#### Required action:
Look in the material below for the line holding "Based on 138.9". Set it down exactly, with each later line up to and including the line holding "As of November".

#### Dataset excerpts:
____
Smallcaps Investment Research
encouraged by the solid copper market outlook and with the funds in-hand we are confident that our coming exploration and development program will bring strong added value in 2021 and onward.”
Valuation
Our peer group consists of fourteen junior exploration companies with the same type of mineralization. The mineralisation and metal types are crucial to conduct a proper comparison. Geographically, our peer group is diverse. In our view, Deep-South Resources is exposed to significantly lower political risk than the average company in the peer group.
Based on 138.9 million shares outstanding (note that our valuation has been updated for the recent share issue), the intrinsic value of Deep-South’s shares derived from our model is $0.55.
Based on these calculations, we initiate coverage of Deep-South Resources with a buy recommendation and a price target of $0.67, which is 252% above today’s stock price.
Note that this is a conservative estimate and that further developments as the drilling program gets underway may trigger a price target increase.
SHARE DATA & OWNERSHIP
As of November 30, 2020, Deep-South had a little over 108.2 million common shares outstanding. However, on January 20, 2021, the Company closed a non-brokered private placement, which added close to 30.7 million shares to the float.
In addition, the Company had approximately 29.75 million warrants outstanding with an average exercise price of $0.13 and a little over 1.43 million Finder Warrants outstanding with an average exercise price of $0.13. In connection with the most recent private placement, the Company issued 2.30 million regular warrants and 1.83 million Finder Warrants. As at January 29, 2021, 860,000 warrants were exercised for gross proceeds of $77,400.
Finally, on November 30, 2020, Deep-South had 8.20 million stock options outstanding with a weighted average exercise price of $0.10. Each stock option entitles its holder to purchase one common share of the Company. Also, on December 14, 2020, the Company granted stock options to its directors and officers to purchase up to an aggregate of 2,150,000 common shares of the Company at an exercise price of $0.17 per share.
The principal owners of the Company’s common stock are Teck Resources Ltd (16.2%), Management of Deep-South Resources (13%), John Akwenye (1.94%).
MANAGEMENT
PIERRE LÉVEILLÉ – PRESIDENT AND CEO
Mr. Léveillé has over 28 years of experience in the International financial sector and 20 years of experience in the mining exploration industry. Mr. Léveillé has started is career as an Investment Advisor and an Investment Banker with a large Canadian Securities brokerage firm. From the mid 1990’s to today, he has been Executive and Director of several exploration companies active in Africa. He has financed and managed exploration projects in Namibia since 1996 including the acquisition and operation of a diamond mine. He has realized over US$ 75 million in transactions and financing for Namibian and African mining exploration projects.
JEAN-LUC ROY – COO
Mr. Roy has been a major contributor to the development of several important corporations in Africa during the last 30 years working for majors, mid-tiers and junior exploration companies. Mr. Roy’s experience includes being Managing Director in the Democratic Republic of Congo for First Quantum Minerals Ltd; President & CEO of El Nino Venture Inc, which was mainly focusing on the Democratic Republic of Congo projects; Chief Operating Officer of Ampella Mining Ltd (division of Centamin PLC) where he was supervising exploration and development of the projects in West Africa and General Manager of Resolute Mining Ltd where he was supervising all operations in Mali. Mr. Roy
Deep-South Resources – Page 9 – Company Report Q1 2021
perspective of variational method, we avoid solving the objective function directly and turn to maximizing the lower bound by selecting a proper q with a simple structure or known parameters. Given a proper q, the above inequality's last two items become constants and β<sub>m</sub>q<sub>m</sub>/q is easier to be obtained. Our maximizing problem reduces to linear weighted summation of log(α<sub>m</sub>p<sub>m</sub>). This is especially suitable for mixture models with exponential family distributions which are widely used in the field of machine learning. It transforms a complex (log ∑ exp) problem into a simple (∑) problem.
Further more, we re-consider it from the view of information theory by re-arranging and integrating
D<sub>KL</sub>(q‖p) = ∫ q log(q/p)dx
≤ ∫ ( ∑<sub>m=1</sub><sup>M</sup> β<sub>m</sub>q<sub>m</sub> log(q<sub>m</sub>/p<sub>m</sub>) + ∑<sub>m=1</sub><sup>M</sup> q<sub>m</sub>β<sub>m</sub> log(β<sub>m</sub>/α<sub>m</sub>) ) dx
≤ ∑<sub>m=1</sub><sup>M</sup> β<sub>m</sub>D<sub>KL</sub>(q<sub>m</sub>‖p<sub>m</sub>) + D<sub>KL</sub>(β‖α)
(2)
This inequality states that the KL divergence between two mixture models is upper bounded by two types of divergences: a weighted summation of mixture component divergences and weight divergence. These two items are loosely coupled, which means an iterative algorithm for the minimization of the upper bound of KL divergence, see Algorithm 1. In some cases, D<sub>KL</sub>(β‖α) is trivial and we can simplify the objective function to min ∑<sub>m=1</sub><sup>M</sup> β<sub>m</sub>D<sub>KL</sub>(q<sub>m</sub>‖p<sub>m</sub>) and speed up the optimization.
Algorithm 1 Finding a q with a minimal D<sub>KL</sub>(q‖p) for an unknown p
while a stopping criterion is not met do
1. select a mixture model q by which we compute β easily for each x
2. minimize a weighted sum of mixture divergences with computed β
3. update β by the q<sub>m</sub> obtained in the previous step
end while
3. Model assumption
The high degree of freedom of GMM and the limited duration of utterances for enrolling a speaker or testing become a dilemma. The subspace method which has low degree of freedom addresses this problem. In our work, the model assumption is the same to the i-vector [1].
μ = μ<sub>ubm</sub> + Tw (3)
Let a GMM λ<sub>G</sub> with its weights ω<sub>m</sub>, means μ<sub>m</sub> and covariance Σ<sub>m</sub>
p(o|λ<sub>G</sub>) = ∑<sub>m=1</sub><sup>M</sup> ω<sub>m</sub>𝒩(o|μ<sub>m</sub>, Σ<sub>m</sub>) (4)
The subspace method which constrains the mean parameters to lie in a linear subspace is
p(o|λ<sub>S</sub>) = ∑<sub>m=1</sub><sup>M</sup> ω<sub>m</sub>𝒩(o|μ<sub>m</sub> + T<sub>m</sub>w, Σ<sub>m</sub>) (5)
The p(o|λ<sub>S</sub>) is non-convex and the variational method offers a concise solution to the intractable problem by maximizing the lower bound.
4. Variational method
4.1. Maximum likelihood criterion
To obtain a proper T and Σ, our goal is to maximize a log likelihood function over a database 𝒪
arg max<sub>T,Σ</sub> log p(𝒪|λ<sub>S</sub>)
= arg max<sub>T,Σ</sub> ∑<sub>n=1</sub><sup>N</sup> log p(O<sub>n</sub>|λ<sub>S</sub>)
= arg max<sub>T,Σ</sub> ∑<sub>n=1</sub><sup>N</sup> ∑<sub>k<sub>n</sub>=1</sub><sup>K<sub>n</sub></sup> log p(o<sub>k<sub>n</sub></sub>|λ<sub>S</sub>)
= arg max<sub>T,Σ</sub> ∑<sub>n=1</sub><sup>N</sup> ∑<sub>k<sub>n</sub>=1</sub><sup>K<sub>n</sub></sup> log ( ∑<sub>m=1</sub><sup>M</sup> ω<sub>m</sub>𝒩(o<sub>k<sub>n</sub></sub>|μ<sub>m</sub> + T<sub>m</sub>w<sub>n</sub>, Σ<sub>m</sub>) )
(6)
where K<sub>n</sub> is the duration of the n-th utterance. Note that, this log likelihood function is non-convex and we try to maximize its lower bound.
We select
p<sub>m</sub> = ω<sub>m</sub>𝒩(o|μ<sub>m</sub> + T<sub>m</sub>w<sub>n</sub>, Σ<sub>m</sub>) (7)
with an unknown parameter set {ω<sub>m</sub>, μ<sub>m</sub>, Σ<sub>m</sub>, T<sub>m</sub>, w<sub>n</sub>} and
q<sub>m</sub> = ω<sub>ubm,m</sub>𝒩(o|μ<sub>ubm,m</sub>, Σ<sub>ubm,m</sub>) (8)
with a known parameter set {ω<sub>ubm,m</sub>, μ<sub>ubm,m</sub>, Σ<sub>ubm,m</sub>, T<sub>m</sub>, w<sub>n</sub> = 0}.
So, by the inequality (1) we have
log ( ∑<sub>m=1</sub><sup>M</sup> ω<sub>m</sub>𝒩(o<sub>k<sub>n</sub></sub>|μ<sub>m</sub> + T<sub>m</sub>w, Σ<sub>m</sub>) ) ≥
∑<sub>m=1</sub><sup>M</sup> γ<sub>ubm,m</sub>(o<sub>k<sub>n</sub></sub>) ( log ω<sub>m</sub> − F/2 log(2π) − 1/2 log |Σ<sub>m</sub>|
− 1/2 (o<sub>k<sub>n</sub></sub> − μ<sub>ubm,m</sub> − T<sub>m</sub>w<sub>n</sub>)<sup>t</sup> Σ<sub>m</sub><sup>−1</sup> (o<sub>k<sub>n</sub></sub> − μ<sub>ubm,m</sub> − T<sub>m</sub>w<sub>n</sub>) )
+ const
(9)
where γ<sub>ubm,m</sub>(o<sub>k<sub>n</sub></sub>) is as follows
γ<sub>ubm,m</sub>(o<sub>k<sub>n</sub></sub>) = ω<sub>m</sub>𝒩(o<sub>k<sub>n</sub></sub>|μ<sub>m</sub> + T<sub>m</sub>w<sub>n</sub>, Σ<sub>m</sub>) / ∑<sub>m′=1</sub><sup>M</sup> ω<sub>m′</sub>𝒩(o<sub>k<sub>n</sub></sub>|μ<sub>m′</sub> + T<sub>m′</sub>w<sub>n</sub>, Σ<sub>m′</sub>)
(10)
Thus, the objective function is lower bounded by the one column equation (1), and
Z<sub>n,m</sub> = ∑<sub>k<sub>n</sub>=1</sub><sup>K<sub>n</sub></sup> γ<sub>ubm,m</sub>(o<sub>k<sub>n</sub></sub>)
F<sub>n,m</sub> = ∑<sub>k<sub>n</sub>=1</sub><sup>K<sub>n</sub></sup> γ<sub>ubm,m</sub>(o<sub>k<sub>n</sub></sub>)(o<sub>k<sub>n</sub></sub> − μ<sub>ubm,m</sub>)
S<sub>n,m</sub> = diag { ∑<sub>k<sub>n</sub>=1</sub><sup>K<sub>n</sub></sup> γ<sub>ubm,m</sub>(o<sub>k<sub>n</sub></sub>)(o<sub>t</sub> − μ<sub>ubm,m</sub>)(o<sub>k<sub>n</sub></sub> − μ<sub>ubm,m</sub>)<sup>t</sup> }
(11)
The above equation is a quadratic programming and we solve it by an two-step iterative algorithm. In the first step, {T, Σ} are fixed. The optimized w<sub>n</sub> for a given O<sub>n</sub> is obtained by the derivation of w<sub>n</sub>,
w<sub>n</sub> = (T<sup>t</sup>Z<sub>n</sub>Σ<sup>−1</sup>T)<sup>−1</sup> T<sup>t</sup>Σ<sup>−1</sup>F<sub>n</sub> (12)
____
#### Result of the task:
Based on 138.9 million shares outstanding (note that our valuation has been updated for the recent share issue), the intrinsic value of Deep-South’s shares derived from our model is $0.55.
Based on these calculations, we initiate coverage of Deep-South Resources with a buy recommendation and a price target of $0.67, which is 252% above today’s stock price.
Note that this is a conservative estimate and that further developments as the drilling program gets underway may trigger a price target increase.
SHARE DATA & OWNERSHIP
As of November 30, 2020, Deep-South had a little over 108.2 million common shares outstanding. However, on January 20, 2021, the Company closed a non-brokered private placement, which added close to 30.7 million shares to the float.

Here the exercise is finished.